After the recent Clovis Library mass shooting, someone wrote a long essay to the Santa Fe New Mexican calling for a ban on concealed carry in libraries. But concealed carry was irrelevant to the shooting as the shooter, at 16 years old, was not a legal concealed carrier nor eligible to become one at his age. Further, it should be noted that in spite of concealed carry being lawful in libraries, that fact did not prevent the tragedy, either. Indeed, the root causes being investigated include how an allegedly troubled sixteen year old had access to guns that were supposed to be secured in a safe and how his state of mind allowed him to create such carnage.

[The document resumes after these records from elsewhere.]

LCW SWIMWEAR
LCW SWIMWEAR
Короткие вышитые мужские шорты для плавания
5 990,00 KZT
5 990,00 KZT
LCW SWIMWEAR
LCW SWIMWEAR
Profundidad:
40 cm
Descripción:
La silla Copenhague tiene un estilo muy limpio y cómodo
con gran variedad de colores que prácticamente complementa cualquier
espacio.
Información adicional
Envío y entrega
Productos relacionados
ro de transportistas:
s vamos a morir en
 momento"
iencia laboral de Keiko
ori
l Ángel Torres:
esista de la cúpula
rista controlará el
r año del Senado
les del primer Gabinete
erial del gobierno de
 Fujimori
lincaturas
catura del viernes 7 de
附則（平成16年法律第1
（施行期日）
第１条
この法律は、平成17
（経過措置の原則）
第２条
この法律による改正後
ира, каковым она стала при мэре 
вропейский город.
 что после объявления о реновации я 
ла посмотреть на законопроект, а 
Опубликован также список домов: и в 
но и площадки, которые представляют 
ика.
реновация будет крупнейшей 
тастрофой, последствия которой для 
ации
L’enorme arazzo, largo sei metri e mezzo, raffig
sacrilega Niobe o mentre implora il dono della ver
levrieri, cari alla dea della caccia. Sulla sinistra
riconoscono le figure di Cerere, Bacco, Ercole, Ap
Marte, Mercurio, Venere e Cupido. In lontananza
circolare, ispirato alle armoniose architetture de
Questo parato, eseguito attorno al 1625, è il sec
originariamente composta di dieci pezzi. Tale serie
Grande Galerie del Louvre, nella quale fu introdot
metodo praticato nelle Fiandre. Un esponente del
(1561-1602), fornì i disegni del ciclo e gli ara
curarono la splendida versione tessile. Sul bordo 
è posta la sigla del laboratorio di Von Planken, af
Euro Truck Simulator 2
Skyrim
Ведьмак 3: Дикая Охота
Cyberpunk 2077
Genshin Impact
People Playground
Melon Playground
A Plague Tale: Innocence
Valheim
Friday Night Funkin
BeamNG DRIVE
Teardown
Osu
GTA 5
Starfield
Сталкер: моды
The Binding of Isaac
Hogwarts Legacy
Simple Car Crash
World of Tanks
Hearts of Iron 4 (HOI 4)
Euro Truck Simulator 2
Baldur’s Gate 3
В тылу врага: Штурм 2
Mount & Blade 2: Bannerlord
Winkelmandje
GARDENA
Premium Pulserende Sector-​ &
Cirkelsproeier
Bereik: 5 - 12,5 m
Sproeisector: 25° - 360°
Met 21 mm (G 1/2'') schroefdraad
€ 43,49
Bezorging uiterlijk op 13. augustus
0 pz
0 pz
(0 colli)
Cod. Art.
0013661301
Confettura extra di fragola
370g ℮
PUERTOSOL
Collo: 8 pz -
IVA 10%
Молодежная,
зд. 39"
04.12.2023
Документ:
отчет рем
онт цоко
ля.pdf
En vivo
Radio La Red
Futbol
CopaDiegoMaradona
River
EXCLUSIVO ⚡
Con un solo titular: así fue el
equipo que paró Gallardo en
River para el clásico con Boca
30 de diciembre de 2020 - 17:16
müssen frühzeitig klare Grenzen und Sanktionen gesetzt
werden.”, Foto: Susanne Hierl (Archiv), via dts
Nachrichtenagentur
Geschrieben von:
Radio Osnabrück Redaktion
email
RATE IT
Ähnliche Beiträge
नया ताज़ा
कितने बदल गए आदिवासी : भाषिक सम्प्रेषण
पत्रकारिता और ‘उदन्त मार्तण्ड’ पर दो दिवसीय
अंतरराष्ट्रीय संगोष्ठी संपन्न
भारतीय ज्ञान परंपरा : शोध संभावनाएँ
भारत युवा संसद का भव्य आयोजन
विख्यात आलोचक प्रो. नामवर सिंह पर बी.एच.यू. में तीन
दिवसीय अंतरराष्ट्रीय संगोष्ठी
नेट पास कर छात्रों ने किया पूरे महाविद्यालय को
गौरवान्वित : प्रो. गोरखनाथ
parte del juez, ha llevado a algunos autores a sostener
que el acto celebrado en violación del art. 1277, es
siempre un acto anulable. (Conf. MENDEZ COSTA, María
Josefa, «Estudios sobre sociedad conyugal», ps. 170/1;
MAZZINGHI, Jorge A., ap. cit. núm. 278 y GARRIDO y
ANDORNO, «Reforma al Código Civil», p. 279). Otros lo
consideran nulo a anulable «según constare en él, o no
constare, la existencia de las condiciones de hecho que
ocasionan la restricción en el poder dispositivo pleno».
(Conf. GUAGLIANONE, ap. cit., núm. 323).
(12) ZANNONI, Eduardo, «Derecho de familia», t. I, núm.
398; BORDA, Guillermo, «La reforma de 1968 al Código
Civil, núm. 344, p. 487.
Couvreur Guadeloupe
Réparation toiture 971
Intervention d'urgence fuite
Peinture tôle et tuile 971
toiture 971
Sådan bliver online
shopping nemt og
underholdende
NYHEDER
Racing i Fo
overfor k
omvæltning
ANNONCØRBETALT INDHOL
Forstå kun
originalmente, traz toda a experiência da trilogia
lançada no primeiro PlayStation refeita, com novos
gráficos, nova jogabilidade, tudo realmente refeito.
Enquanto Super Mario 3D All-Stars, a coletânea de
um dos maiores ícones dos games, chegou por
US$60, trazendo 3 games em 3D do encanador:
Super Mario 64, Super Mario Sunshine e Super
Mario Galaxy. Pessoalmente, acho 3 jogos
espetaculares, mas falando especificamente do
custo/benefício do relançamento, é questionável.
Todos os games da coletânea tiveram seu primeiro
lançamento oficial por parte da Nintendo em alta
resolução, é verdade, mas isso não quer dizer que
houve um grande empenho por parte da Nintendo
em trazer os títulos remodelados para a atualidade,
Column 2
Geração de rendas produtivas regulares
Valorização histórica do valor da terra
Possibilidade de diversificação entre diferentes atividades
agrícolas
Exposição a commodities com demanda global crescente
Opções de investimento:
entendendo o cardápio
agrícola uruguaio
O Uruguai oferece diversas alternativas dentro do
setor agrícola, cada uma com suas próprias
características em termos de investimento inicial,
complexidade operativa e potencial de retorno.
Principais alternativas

Likewise, gun buybacks generate misdirected political blowback; they are seen as irrelevant or an attack on the Second Amendment. But these are not mandatory buybacks, i.e., the “Australian Solution” that raise Constitutional issues. These buybacks are voluntary. While admittedly they have not been proved to put a huge dent in gun-related crime, they serve an important purpose, operationally and philosophically.
The idea is not to turn in one’s prize handgun or rifle but to provide a means for people to safely and securely dispose of unwanted, abandoned, or unused firearms. Those which are more likely to end up in the back of a closet or in a drawer and thus forgotten, accidentally or deliberately discharged by an unauthorized person (sometimes at a person), or stolen.
Such efforts as these also provide a convenient disposal mechanism for people who have inherited or otherwise acquired family guns but who are not part of a firearms culture, may not know much about guns, nor are interested in learning.
Someone who is unsure of the value or intended use of a specific firearm (i.e., hunting, target shooting, self defense) can by all means take it to a gun shop or Federally licensed firearms dealer, of which Los Alamos has quite a few, for a knowledgeable appraisal and then decide what to do with the gun. But in the case of disposing of a gun with a lot of value, please sell it via a background check or to someone you know well enough to trust.
The gun buyback campaign sponsored by New Mexicans to Prevent Gun Violence is tied to a Guns to Gardens program that forges donated guns into garden tools. It is a rational political statement derived from Isaiah 2:4 that calls for reducing civic violence and putting guns in a proper perspective, i.e., ensure we do not see guns as the primary conflict resolution tool in one’s mental toolbox. Solving social ills with firearms is rarely a good idea. New Mexico sees enough of that mentality. Thankfully, we don’t see much of it in Los Alamos.
A gun buyback program must be part of a greater violence-reduction program, which requires focused efforts; a target rifle rather than the scattershot proposals of some pro-gun and anti-gun advocates. Too often, both sides of this debate not only shout past each other but miss the intended target that we all should wish to hit: reducing the misuse, either deliberately or accidentally, of the firearms we are Constitutionally entitled to keep and bear.